The third gangster introduced in the film is Frank who builds up the amount of Jim’s debt in the same way Roberta does, as if it is an inconceivable and unspeakable sum. Not that $240,000 is not a large amount of money, especially when it is owed to gangsters, but the way it is presented comes across as manipulative and unrealistic. Frank, like the other two gangsters to whom Jim owes money, knows everything about Jim. This is convenient because it allows Jim to not have to explain himself and gives him more opportunity to whine about his disgust with existence. The gangsters in this film care more about Jim and his well being than his mother does, despite their desire for Jim to pay back the money he owes. They even act as his conscience throughout the film. They continually endure Jim’s long-winded diatribes about how futile life is, which demands his self-destructive behavior. Fortunately for Jim, the gangsters are more than willing to endure Jim’s self-indulgent philosophical musings.

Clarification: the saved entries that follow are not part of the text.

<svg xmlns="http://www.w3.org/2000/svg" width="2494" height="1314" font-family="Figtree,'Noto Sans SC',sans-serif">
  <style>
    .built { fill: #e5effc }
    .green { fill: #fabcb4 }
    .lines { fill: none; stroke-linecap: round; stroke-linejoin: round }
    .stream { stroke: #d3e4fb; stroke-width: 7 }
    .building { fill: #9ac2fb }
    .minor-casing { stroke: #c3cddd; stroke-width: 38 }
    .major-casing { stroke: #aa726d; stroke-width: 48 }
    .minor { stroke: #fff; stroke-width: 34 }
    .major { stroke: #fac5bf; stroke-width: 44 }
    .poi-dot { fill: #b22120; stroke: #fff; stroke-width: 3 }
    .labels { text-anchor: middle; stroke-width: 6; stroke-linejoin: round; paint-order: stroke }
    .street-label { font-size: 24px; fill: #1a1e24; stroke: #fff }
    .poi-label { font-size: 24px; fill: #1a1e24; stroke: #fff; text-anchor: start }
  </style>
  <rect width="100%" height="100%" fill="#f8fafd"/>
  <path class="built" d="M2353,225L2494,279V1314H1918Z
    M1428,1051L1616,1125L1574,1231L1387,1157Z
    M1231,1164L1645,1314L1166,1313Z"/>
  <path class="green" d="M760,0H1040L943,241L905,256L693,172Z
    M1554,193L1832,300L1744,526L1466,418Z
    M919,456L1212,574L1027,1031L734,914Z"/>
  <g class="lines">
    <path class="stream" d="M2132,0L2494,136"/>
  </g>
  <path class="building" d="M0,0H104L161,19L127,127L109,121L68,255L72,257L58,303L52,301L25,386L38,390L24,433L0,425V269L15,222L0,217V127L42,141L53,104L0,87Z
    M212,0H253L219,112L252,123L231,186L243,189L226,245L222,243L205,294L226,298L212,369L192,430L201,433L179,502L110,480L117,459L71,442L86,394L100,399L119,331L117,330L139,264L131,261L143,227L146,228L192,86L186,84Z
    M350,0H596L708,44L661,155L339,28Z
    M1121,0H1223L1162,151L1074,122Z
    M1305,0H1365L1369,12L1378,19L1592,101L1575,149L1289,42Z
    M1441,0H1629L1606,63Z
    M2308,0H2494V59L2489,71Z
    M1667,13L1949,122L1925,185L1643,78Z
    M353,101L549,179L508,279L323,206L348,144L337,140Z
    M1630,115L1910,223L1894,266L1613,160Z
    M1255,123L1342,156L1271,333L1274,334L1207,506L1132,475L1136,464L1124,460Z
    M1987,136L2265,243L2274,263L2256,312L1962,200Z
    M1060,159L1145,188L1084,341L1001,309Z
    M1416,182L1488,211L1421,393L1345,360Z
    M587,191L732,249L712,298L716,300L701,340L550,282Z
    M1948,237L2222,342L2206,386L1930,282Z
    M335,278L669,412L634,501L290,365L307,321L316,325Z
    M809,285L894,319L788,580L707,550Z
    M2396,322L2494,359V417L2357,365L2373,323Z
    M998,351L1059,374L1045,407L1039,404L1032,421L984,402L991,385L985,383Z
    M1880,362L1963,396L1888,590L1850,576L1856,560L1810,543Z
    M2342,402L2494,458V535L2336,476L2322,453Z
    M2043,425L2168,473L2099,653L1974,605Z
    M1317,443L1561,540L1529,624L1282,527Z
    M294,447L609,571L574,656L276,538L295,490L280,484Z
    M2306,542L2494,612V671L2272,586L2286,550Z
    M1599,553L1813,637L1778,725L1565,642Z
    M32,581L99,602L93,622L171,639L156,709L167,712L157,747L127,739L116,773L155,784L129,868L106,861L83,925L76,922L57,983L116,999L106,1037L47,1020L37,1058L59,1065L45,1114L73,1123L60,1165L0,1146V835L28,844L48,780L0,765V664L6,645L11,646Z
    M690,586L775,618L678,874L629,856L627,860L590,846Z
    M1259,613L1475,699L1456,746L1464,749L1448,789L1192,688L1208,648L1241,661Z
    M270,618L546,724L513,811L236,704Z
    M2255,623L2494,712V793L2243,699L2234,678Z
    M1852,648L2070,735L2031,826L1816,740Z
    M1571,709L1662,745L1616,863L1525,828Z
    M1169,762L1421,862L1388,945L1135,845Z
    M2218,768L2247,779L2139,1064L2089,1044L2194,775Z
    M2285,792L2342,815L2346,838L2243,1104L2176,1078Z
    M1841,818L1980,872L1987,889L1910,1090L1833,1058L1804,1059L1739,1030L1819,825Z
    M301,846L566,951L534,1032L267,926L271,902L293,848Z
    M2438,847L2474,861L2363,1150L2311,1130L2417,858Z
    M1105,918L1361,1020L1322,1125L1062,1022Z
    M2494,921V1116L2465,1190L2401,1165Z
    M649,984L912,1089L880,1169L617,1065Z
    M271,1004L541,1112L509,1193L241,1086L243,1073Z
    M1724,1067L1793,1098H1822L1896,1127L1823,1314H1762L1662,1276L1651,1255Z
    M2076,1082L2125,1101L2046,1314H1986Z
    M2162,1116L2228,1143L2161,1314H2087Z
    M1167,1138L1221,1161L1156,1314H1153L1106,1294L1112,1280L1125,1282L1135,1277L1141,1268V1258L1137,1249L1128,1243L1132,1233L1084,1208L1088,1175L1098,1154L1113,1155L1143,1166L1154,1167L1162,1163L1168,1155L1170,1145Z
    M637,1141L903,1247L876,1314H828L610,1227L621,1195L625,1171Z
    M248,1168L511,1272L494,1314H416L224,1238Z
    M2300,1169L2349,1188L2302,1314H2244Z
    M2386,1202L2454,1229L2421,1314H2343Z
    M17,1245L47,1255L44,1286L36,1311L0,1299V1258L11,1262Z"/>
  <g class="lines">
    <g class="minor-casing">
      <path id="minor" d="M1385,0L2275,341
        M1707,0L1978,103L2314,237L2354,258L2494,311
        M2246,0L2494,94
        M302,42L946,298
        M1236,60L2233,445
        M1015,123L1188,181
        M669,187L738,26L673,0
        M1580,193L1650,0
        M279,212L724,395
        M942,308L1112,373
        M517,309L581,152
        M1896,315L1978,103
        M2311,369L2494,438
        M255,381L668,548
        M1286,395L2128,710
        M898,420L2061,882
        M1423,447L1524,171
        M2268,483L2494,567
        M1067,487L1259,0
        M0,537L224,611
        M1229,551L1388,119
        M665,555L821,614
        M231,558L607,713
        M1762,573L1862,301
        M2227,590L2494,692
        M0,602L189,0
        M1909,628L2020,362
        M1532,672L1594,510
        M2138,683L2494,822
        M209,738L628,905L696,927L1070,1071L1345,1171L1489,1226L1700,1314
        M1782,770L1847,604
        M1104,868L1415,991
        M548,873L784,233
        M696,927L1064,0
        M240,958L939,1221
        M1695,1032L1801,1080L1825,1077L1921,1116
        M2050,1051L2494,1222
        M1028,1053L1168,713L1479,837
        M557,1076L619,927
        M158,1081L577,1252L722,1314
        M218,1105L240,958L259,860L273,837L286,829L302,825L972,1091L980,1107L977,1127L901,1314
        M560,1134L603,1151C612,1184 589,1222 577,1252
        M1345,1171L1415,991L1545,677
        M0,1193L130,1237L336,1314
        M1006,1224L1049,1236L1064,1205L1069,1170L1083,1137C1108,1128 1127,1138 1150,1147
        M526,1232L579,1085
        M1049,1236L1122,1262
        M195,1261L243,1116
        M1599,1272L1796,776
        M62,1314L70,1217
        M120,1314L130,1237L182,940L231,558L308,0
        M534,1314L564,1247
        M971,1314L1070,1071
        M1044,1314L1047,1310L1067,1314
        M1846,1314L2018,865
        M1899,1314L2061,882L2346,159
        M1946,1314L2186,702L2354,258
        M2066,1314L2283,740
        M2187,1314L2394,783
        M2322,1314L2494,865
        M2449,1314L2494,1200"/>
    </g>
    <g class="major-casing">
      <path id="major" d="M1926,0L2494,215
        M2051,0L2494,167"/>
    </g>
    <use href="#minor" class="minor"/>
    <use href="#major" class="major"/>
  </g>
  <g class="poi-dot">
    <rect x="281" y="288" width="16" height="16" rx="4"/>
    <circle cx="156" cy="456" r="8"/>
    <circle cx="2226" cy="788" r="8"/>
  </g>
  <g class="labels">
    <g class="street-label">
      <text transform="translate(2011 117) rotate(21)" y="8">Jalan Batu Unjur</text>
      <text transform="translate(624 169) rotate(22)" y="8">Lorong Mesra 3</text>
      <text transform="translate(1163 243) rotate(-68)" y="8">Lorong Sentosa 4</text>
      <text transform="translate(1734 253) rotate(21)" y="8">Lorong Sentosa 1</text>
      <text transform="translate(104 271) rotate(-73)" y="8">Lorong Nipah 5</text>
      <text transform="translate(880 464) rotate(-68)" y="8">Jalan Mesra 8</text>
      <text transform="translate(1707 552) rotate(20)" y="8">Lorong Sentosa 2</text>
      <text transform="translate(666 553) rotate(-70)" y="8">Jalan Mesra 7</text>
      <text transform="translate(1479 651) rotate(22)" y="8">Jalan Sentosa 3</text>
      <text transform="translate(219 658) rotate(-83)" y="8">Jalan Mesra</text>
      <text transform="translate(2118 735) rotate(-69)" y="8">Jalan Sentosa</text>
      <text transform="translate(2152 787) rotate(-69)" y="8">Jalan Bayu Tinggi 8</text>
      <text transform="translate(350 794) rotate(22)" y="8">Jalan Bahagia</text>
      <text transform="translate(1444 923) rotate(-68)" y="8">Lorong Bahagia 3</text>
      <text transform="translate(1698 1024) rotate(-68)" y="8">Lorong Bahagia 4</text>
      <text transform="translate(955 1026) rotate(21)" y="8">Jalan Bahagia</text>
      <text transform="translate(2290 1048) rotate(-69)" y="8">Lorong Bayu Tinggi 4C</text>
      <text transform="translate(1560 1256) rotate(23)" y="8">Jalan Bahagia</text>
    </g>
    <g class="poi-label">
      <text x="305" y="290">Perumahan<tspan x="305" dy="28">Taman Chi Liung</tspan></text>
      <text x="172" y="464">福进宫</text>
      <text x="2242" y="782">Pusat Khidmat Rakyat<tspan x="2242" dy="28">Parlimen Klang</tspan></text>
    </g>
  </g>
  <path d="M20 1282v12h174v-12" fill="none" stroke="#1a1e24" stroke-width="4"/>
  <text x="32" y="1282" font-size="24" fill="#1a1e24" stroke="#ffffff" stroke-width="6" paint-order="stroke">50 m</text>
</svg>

As is to be expected, Jim and Amy begin a romance without any form of courtship other than Jim going on and on about how horrible it is to be him. This culminates in the most blatantly expository statement of the entire film (which is saying a great deal considering that virtually every word of dialogue is exposition). Jim tells Amy, “I want unlimited things. I want everything. I want real fucking love. I want a real fucking house and I want a real fucking thing to do every day and I’d just rather die if I don’t get it.” This monologue is so incredibly on-the-nose that even Jim has to ask, “Did I just say that out loud?” Considering the two-dimensionality of their relationship, this really turns Amy on.
This film repeats the same beats over and over with Jim continually borrowing money from the same three gangsters. These poor gangsters must endure listening to Jim whine about how horrible his meager existence is and how his self-destructive behavior is an absolute necessity and not his fault. Not only do the gangsters put up with Jim’s blathering but they also make the most obvious statements regarding a person’s motivations in any film ever made.
The movie finally ends with Jim making one last bet in front of the three gangsters to whom he owes so much money. This occurs because Jim demands that everyone of them meet him in another underground Korean casino where they can do nothing except watch him gamble their money away yet again. Jim wins the bet, pays off his debts, overcomes his addiction and resolves to go after what he wants. This ending, while extremely welcome, is very disappointing because Jim does not learn anything that enables his predictable change of heart. He just decides to stop gambling by making the dumbest bet of the entire movie. Ironically, Jim says nothing about what made him suddenly break free of his obsession and his all consuming self-pity. A disappointing ending but a fitting one considering how unfulfilling it is to watch this film.